Decreased messenger RNA translation in herpesvirus-infected arterial cells: Effects on cholesteryl ester hydrolase
Carboxylic Ester Hydrolases
Muscle, Smooth, Vascular
Herpes simplex viruses (HSVs) contain a function that can cause the degradation of host mRNA and mediate the shutoff of host protein synthesis. Previously, we observed that HSV infection causes a 40-fold increase in cholesteryl ester (CE) accretion in arterial smooth muscle cells due, in part, to a substantial decrease in CE hydrolysis. In studies reported herein, we found that HSV infection leads to reduced immunoprecipitable lysosomal (acid) CE hydrolase (ACEH) and beta-galactosidase, another lysosomal enzyme in vascular smooth muscle cells. The HSV-induced reduction was greater with respect to ACEH than beta-galactosidase.
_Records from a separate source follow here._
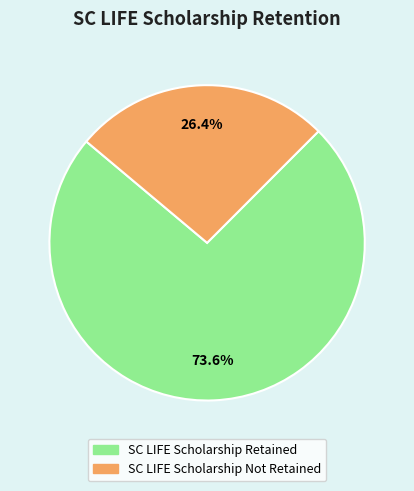

To the nearest percent, what is the difference between the SC LIFE Scholarship Not Retained and SC LIFE Scholarship Retained slice percentages?

47%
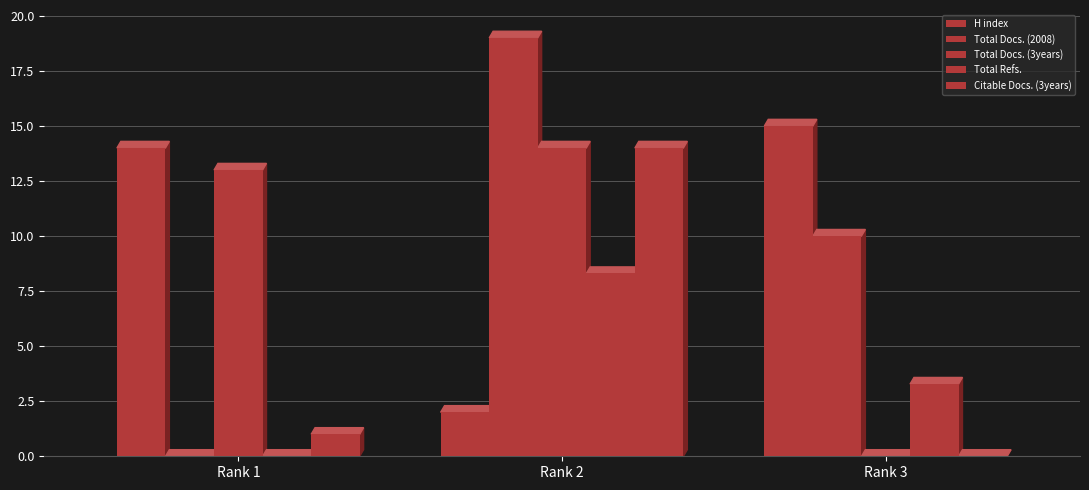

How many distinct data groups are displayed?

5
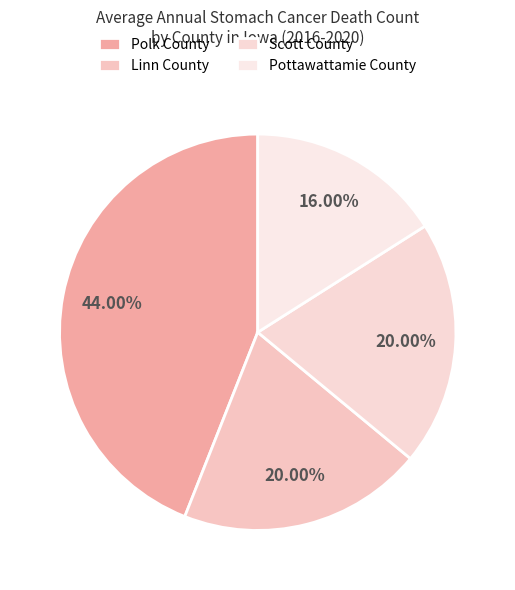

Is it true that Linn County is 20% of the pie?

True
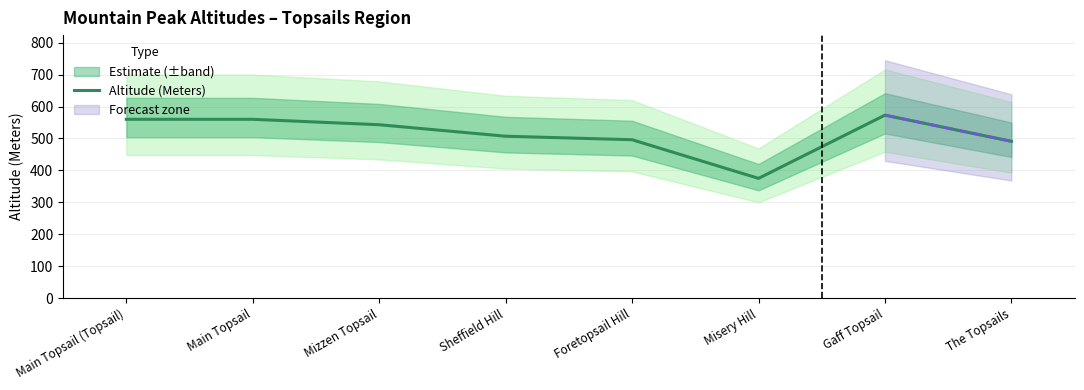

Reading left to right, extract all data points from this chart.

560	560	543	507	496	375	573	491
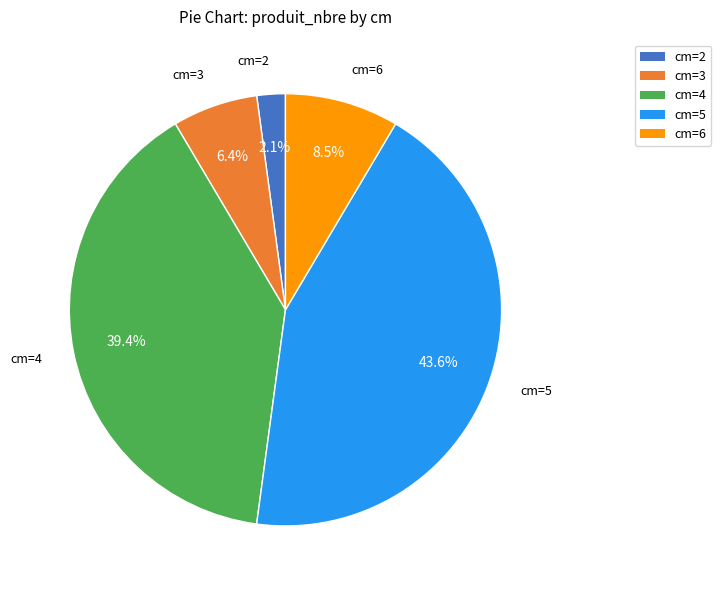

Which category has the smallest portion of the pie?

cm=2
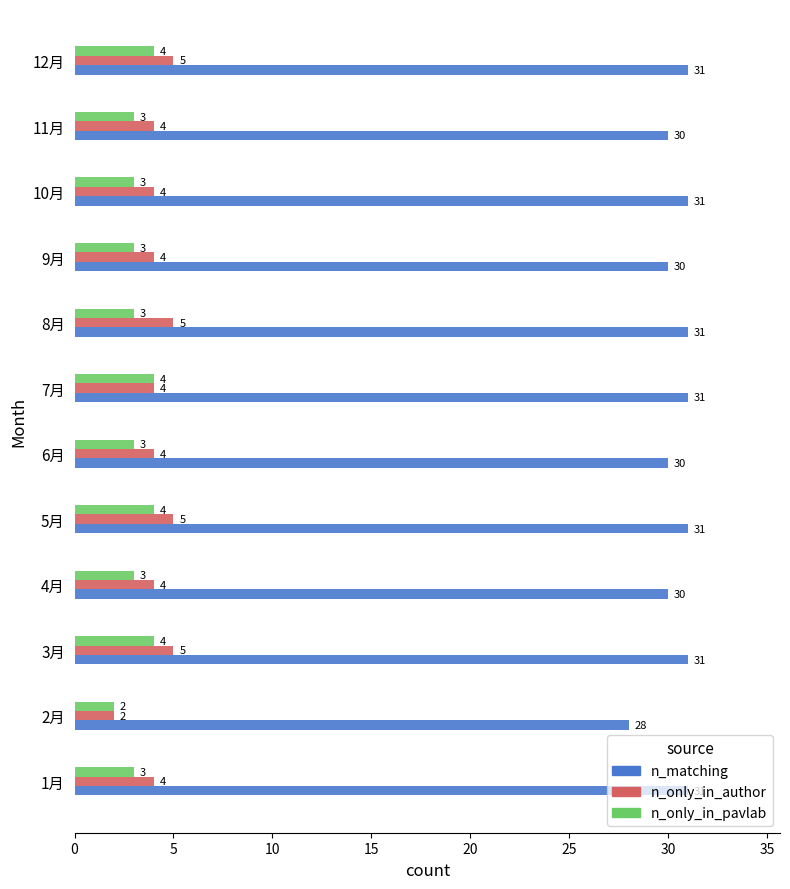

What is the spread (max minus min) of values at 10月?

28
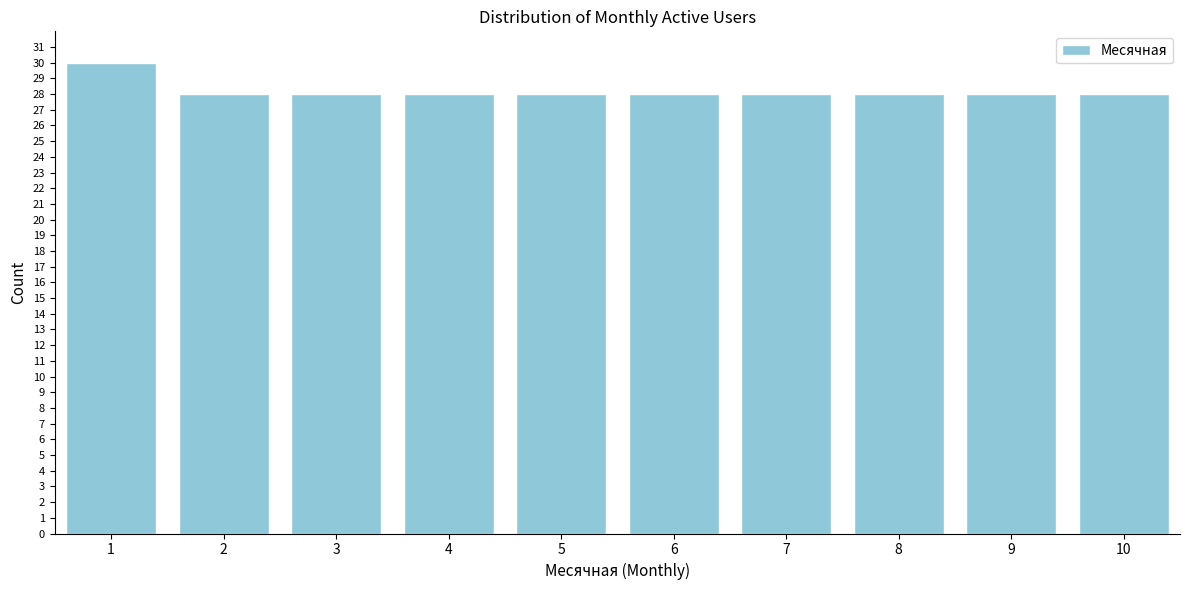

Reading left to right, extract all data points from this chart.

30	28	28	28	28	28	28	28	28	28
To determine whether degradation of host cellular mRNA or inhibition of cellular translation was responsible for decreased CE hydrolysis in HSV-infected smooth muscle cells, we utilized an in vitro translation system that permitted us to compensate for any mRNA degradation during viral infection. Reduced ACEH activity was observed in the total cellular RNA translation products of HSV-infected smooth muscle cells compared to uninfected cells owing to posttranscriptional modification. We conclude that the decrease in CE hydrolysis in HSV-infected smooth muscle cells is caused primarily by decreased ACEH synthesis and activity, which can contribute to CE accretion in these vascular cells.